Supplied passage -
----------------------------------------

# Let's Discuss Neck Reining/Riding Western, etc



## Vidaloco (Sep 14, 2007)

I always sit the trot by sitting back on my butt bones. and keep the hips flexible enough to go with the flow :lol: I've never taken lessons but thats how I do it, right or wrong. 
The neck reining, Vida is just learning. I do the leg, lay the rein and if no responce a slight tug with the inside rein. So kind of a combo of what you said above. She goes better off the leg, but I still want her to know the neck cue. I never really saw the reason for teaching neck reining until I had to pony another horse while on Vida. Definitly easier if she know how to go when I only have one hand. :lol:


----------



## horsey*kisses (May 12, 2008)

i can do both during a trot, but my horse does better when i...post? is that what you call it? sit up?...interesting, anyway he likes it better not sure why though,
neck reining, i do a combination like you said the rein on the neck then if there is no response i reach down and turn him, he can neck rein the 'real' way but i dont like too lol


----------



## JustDressageIt (Oct 4, 2007)

----------------------------------------

Request 1 - In the neck reining thread, what situation first showed Vidaloco why teaching neck reining was worthwhile?
Request 2 - Proceed with the neck reining thread, picking up after its final line.

Record excerpts -
----------------------------------------

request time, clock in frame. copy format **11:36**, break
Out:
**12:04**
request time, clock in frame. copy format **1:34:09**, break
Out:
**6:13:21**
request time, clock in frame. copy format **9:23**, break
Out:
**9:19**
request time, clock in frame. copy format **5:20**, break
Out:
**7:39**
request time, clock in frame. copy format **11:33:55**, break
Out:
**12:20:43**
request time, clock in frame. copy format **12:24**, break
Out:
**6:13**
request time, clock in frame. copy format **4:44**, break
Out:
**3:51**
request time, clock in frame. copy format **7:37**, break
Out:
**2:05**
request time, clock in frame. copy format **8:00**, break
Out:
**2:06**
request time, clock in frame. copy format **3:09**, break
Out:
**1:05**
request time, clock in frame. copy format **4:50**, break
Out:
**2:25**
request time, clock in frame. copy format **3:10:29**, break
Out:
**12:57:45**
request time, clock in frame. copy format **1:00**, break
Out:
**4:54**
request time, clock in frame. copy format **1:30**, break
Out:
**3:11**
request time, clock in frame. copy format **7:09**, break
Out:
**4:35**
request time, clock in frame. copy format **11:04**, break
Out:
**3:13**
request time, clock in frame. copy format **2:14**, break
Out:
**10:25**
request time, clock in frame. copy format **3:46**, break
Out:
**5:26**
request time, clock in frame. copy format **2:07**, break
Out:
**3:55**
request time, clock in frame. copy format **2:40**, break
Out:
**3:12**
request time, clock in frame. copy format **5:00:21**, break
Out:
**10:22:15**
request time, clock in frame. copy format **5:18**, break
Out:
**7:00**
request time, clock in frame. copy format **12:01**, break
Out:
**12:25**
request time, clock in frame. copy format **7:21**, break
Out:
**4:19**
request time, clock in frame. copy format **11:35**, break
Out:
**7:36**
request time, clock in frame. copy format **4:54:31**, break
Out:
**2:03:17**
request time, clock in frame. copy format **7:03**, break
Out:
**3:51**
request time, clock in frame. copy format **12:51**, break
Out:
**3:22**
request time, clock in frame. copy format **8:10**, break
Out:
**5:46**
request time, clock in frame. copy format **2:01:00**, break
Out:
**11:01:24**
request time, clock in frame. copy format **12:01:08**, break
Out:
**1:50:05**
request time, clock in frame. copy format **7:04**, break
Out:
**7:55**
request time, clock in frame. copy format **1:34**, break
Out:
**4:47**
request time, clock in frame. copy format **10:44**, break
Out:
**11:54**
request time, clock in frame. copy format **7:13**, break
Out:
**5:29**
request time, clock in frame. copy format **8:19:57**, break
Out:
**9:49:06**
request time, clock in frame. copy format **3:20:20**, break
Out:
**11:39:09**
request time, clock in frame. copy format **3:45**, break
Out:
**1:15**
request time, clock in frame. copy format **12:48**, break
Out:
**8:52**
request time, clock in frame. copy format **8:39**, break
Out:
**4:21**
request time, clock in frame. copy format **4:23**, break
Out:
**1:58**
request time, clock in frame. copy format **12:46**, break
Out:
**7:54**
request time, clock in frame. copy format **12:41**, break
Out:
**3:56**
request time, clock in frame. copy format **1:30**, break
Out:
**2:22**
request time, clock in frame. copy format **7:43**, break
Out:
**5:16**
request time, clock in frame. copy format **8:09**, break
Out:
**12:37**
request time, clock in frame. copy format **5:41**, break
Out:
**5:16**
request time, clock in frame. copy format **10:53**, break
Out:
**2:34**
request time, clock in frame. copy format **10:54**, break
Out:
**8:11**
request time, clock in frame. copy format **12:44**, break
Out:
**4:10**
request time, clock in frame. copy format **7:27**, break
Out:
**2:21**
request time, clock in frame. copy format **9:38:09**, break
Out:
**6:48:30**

----------------------------------------

Answer 1 - Having to pony another horse while riding Vida.

Answer 2 -
Fundamentally they are the same. You still have to have good position, good hands, legs and seat. Your horse still has to be responsive to all your aids, and work up and through himself. In all honesty, you (this is a "blanket" you, not at anyone in specific) should be able to sit your trot/jog and canter/lope regardless of discipline... and steering partly (mostly) comes from your legs, not your hands, and this too is universal. 
When it comes to the finer tuned things, each discipline requires different training, i.e. for reining, your horse has to neck rein very well, but also keep a good frame and work through themselves - without rein contact. Dressage, for example, requires a bend, frame, and balance as with reining, but it's on a direct rein. However, the similarities are that they both require the horse and rider to be in tune with one another, they both require the rider to understand the basics of a good seat, legs and hands, and each has to be responsive to those aids.
I don't think one style is any harder than the other, depending on how far you delve into it. I may be able to do a piaffe, but if you handed me a lariat to go rope a cow?? I would not be able to at all!!
Each discipline has its own skill set. 
The best horse I owned (Maia is my up and coming star, but I'm talking about Dancer) could be ridden English or Western and win at both; together we did Medium level dressage, jumped 3'6"-3'9" courses, then we'd turn around and compete in Western pleasure. She was a very well-rounded horse and I think that gave her a great advantage.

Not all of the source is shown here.